These days I come across many people who want to get into machine learning/AI, particularly deep learning. Some are asking me what the best way is to get started and learn. Clearly, at the speed things are evolving, there seems to be no time for a PhD. Universities are sometimes a bit behind the curve on applications, technology and infrastructure, so is a masters worth doing? A couple companies now offer residency programmes, extended internships, which supposedly allow you to kickstart a successful career in machine learning without a PhD. What your best option is depends largely on your circumstances, but also on what you want to achieve.
Just too easy
The general advice I increasingly find myself giving is this: deep learning is too easy. Pick something harder to learn, learning deep learning should not be the goal but a side effect.Deep learning is powerful exactly because it makes hard things easy.The reason deep learning made such a splash is the very fact that it allows us to phrase several previously impossible learning problems as empirical loss minimisation via gradient descent, a conceptually super simple thing. Deep networks deal with natural signals we previously had no easy ways of dealing with: images, video, human language, speech, sound. But almost whatever you do in deep learning, at the end of the day it becomes super simple: you combine a couple basic building blocks and ideas (convolution, pooling, recurrence), you can do it without overthinking it, if you have enough data the network will figure it out. Increasingly high-level, declarative frameworks like TensorFlow, Theano, Lasagne, Blocks, Keras, etc simplify this to the level of building Lego towers.
Pick something harder
This is not to say there are no genuinely novel ideas coming out of deep learning, or using deep learning in more innovative ways, far from it. Generative Adversarial Networks and Variational Autoencoders are brilliant examples that sparked new interest in probabilistic/generative modelling. Understanding why/how those work, and how to generalise/build on them is real hard - the deep learning bit is easy.There is not much low-hanging fruit left for deep learning. Supervised learning - while still being improved - is now considered largely solved and boring. Unsupervised learning will certainly benefit from the deep learning toolkit, but it also requires a very different kind of thinking, familiarity with information theory/probabilities/geometry. Insight into how to make these methods actually work are unlikely to come in the form of improvements to neural network architectures.
What I'm saying is that by learning deep learning, most people mean learning to use a relatively simple toolbox. But in six months time, many, many more people will have those skills. Don't spend time working on/learning about stuff that retrospectively turns out to be too easy. You might miss your chance to make a real impact with your work and differentiate your career in the long term. Think about what you really want to be able to learn, pick something harder, and then go work with people who can help you with that.

Material provided ::
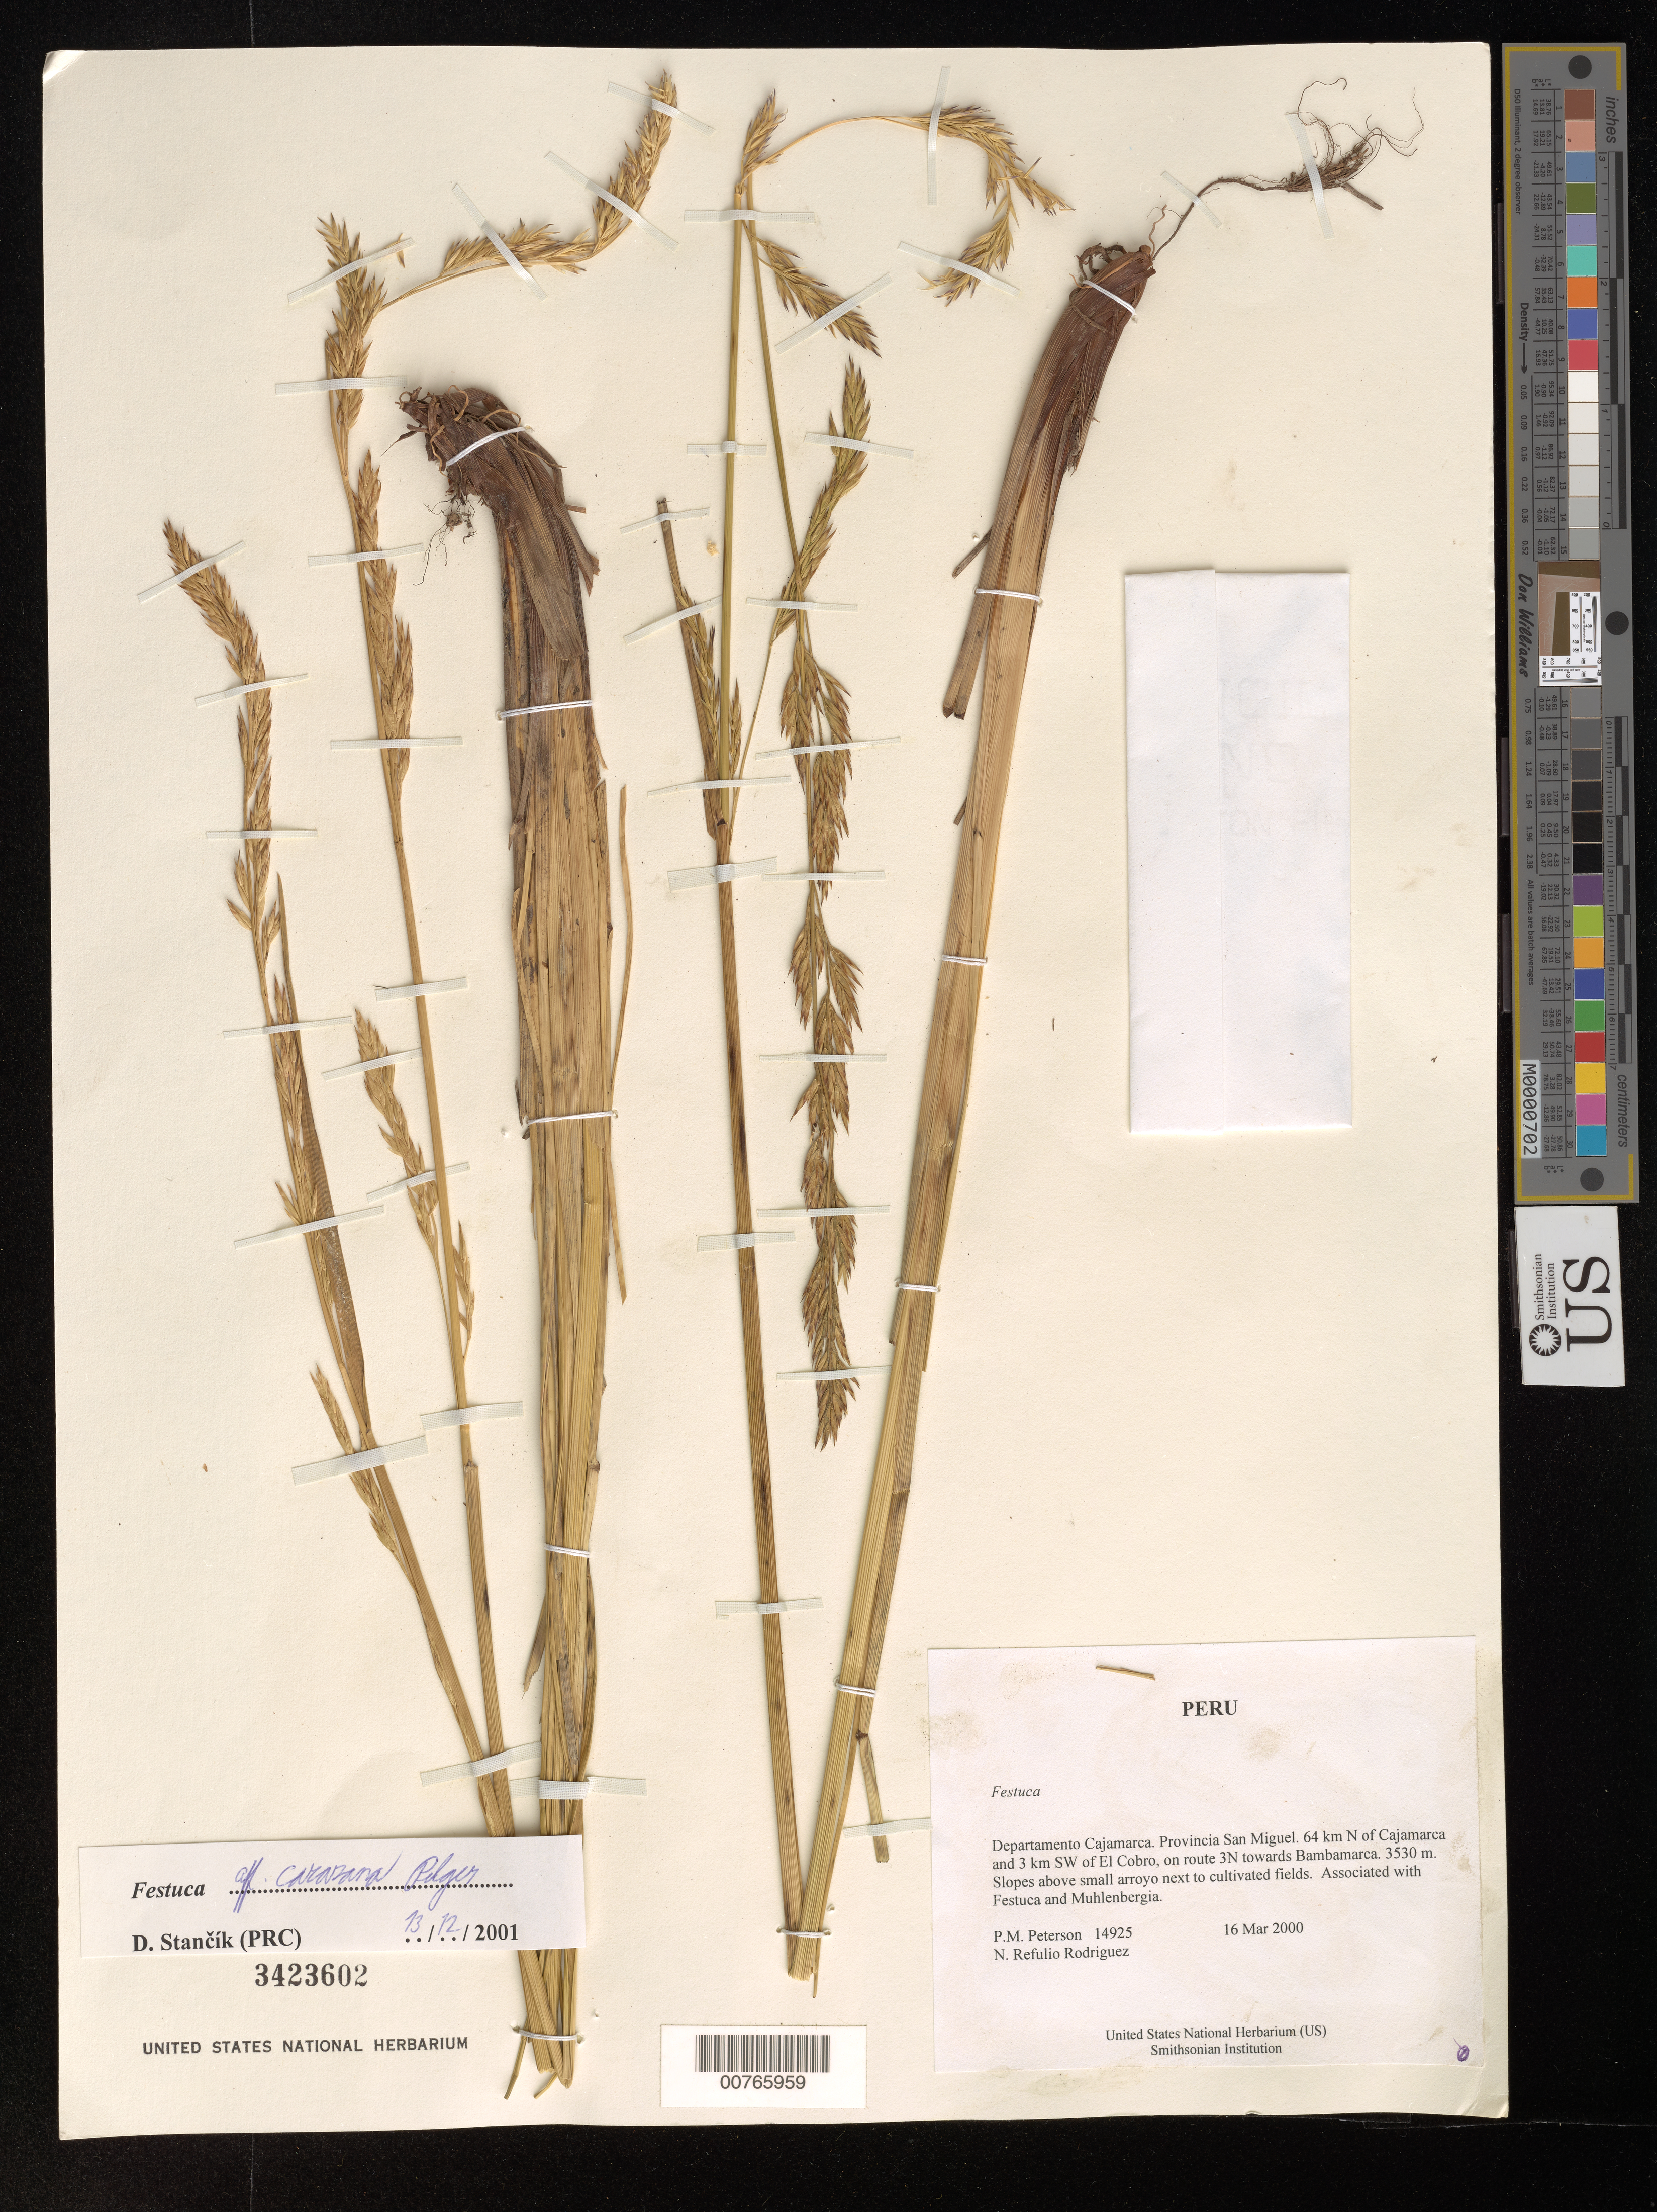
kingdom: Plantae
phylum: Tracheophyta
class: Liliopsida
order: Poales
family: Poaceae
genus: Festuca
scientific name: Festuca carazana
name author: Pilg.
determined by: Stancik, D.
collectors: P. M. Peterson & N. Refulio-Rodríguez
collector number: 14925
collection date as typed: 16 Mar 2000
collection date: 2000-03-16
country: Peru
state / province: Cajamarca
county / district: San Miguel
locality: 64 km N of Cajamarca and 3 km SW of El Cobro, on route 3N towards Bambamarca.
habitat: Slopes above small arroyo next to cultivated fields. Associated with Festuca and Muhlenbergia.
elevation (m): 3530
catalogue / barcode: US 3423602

The tasks ::
1. Translate this sentence from the essay on learning deep learning into Spanish: "But in six months time, many, many more people will have those skills."
2. Extract from the essay on learning deep learning the passage running from "What I'm saying" to "you with that.".
3. Continue the essay on learning deep learning, picking up after its final sentence.

Answers to the problems ::
1. Pero dentro de seis meses, muchísimas más personas tendrán esas habilidades.

2.
What I'm saying is that by learning deep learning, most people mean learning to use a relatively simple toolbox. But in six months time, many, many more people will have those skills. Don't spend time working on/learning about stuff that retrospectively turns out to be too easy. You might miss your chance to make a real impact with your work and differentiate your career in the long term. Think about what you really want to be able to learn, pick something harder, and then go work with people who can help you with that.

3.
Back to basics
What are examples of harder things to learn? Consider what knowledge authors like Ian Goodfellow, Durk Kingma, etc have used when they came up with the algorithms mentioned before. Much of the relevant stuff that is now being rediscovered was actively researched in the early 2000's. Learn classic things like the EM algorithm, variational inference, unsupervised learning with linear Gaussian systems: PCA, factor analysis, Kalman filtering, slow feature analysis. I can also recommend Aapo Hyvarinen's work on ICA, pseudolikelihood. You should try to read (and understand) the original deep belief network paper.Shortcut to the next frontiers
While deep learning is where most interesting breakthroughs happened recently, it's worth trying to bet on areas that might gain relevance going forward:- probabilistic programming and black-box probabilistic inference (with- or without deep neural networks). Take a look at Picture for example, or Josh Tenenbaum's work on inverse graphics networks. Or stuff at this NIPS workshop on black-box inference. To quote my colleague Lucas Theis:
probabilistic programming could do for Bayesian ML what Theano has done for neural networks
- better/scaleable MCMC and variational inference methods, again, with or without the use of deep neural networks. There is a lot of recent work on things like this. Again, if we made MCMC as reliable as stochastic gradient descent now is for deep networks, that could mean a resurgence of more explicit Bayesian/probabilistic models and hierarchical graphical models, of which RBMs are just one example.
Have I seen this before?
Roughly the same thing happened around the data scientist buzzword some years ago. Initially, using Hadoop, Hive, etc were a big deal, and several early adopters made a very successful career out of - well - being early adopters. Early on, all you really needed to do was counting stuff on smallish distributed clusters, and you quickly accumulated tens of thousands of followers who worshipped you for being a big data pioneer.What people did back then seemed magic at the time, but looking back from just a couple years it's trivial: lots of people use Hadoop and spark now, and tools like Amazon's Redshift made stuff even simpler. Back in the days, your startup could get funded on the premise that your team could use Hive, but unless you used it in some interesting way, that technological advantage evaporated very quickly. At the top of the hype cycle, there were data science internships, residential training programs, bootcamps, etc. By the time people graduated from these programs, these skills were rendered somewhat irrelevant and trivial. What is happening now with deep learning looks very similar.
In summary, if you are about to get into deep learning, just think about what that means, and try to be more specific. Think about how many other people are in your position right now, and how are you going to make sure the things you learn aren't the ones that will appear super-boring in a year's time.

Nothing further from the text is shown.